Set the admin user timezone
root_timezone = America/Chicago
Graylog will try to find the Elasticsearch nodes automatically using multicast but that is not the optimal manner so we will set this ping unicast hosts and set it to the IP address of our VM. This is done by setting the following values:
elasticsearch_http_enabled = false elasticsearch_discovery_zen_ping_unicast_hosts = x.x.x.x:9300
Where x.x.x.x is the IP address of the VM.
Next, we need to set the VM to be the master node (even though we have one Graylog server, this is required).
is_master = true
Now we set the number of messages per index. Several smaller indexes are better than one large one.
elasticsearch_max_docs_per_index = 20000000
We also need to tell the sever how many indexes to keep open and keep stored.
elasticsearch_max_number_of_indices = 20
Shards are used by Elasticsearch to spread indices across nodes. We only have one node here so set shards to 1.
elasticsearch_shards = 1
Replicas are used to keep indices running when a node fails. We only have one node so set replicas to 0.

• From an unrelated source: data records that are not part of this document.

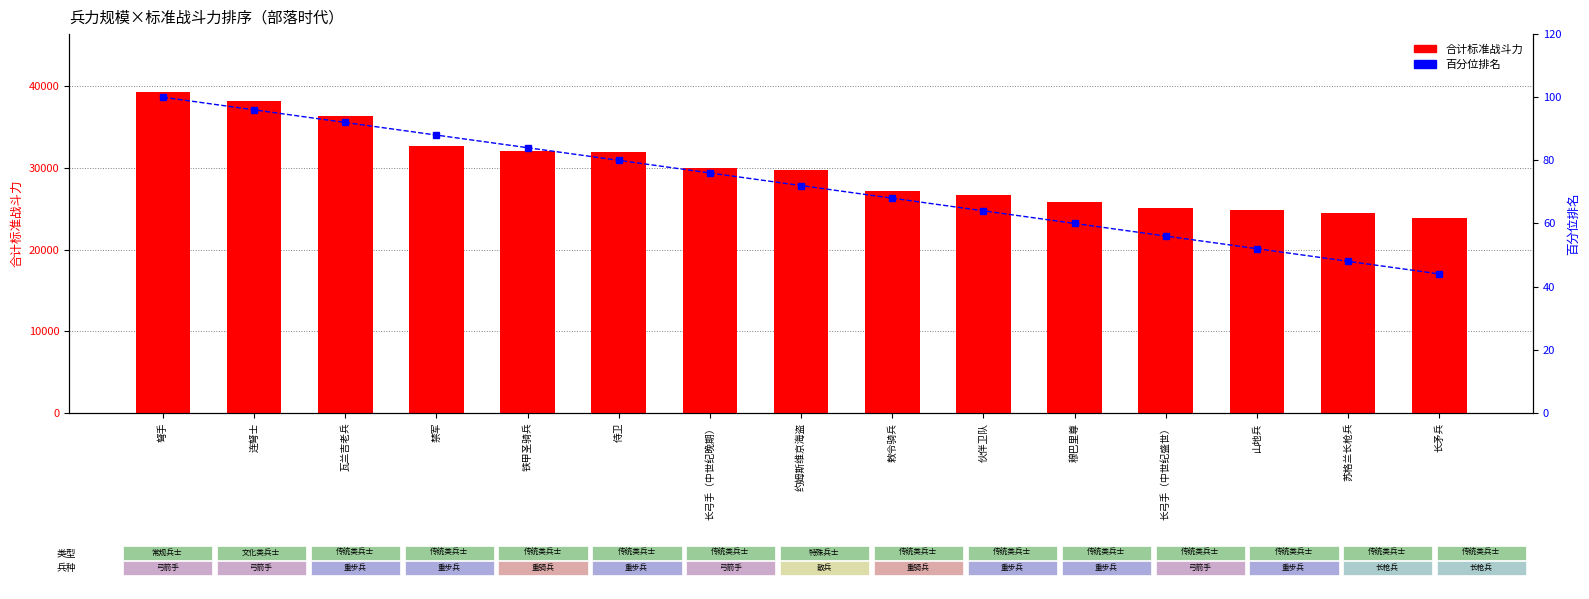

Which category has the highest value across all series?

弩手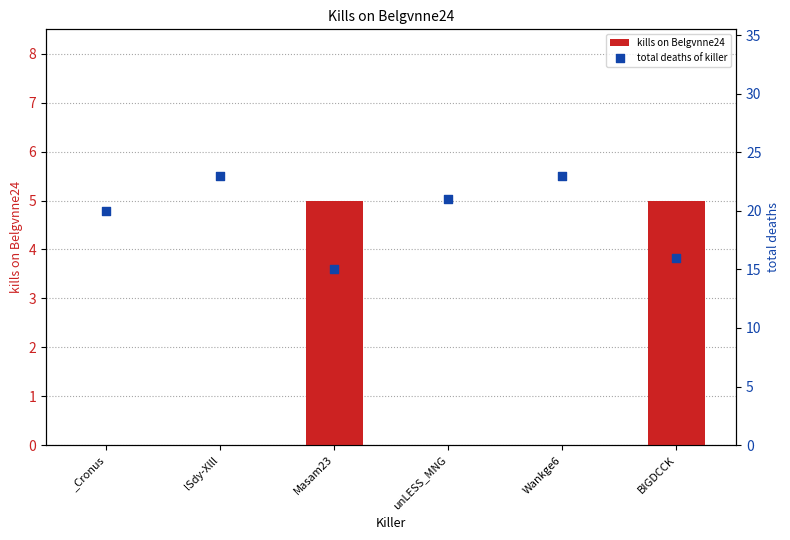

Which series has the largest Y range (max minus min)?

total deaths of killer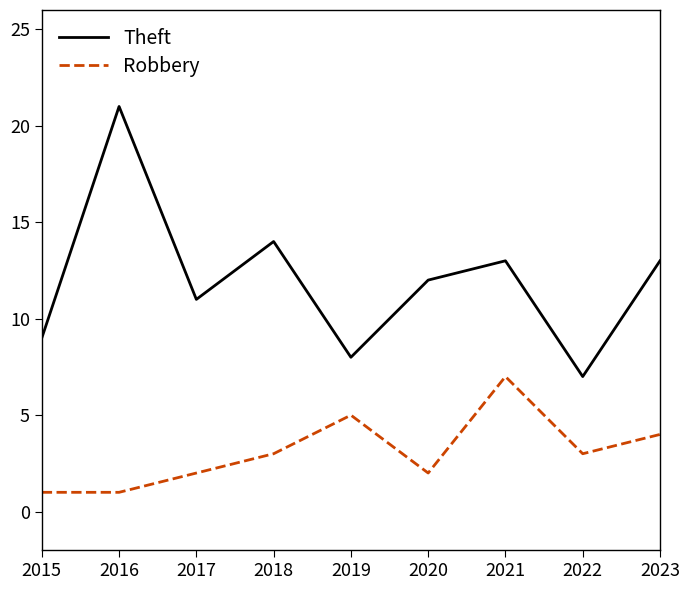

True or false: Theft has a value of 33 at 2016.

False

elasticsearch_replicas = 0
MongoDB is installed locally so we don’t need any authentication information.
mongodb_useauth = false
Save the changes to the config file (CRTL+O, CTRL+X) and we are ready to enable and restart the Graylog server service.

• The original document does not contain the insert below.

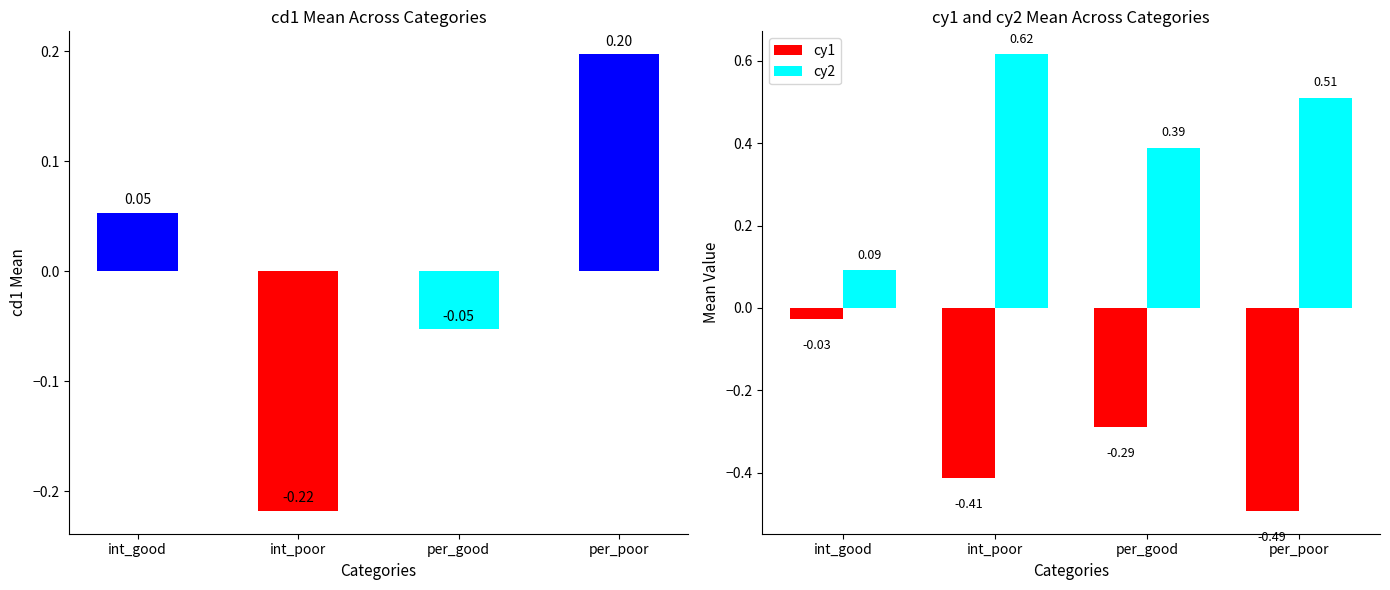

At how many categories does at least one series exceed 0?

4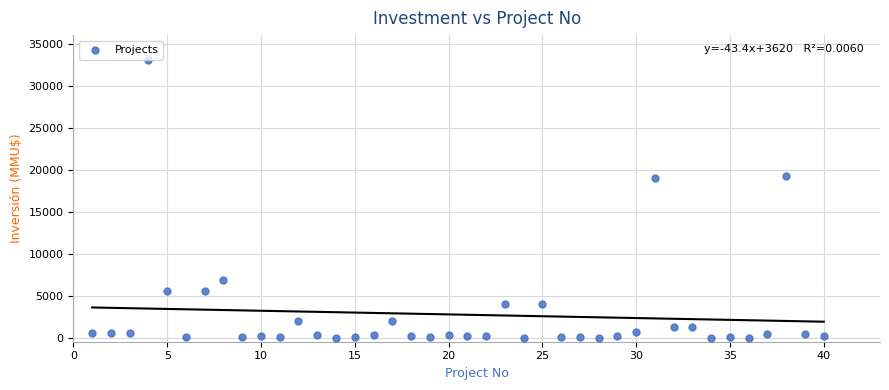

What is the range of X values (max minus min)?

39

# systemctl enable graylog-server # systemctl restart graylog-server
We can check the status of the service by tailing the log.
# tail -f -n 20 /var/log/graylog-server/server.log
You can also check the status using systemctl.
# systemctl status graylog-server
We are going to install our Web interface for Graylog (aka Graylog web) on the same server as our Graylog server and other components. This is definitely not the recommended deployment method for a production instance but will get us up and running and able to test the viability of including Graylog in our production environments.
We have already installed the necessary repo on our VM so we can move ahead with the install.
# yum -y install graylog-web
Now we edit the configuration file and set a few parameters.
# nan0 /etc/graylog/web/web.conf
Set the server URIs (the Web APIs for the Graylog servers in our cluster). In this case, the localhost only.
graylog2-server.uris = "http://127.0.0.1:12900"
Set the application secret to the same value you set for the password_secret in the Graylog server configurations.
application.secret ="y2396e28v6cka9pa6mb8vk63kpaca69272238fzgb6xc44eyfgh4y7h3hk7mf666vvxg6at9786p3a69hd42a63mfz3qtyh7"
Save the configuration file. Enable and restart the Graylog web service.
# systemctl enable graylog-web # systemctl restart graylog-web
You can check the status of the Graylog web service using systemctl.
# systemctl status graylog-web
We only have to enable the firewall to allow access to the Web interface from the outside. All the other services are local in this VM install. The Web interface listens on port 9000.
# firewall-cmd --permanent --zone=public --add-port=9000/tcp # firewall-cmd --reload
If everything is running correctly, you should now be able to connect to the Graylog web interface at http://x.x.x.x:9000. Log in with the username admin and the password you used to generate your sha256sum value.
Once logged in, you will be directed to the default search page.
We will address configuring inputs and sending data to your test Graylog server in upcoming posts.
Please keep in mind, this post covers a basic install on a single VM for testing and familiarization only. I will create some other posts relating to my experience in deploying larger Elasticsearch and Graylog clusters. I have operational clusters that can handle loads of 100K plus messages per second without issue and will detail some of the tricks I have uncovered as well as specific configuration optimizations and input configurations in upcoming posts.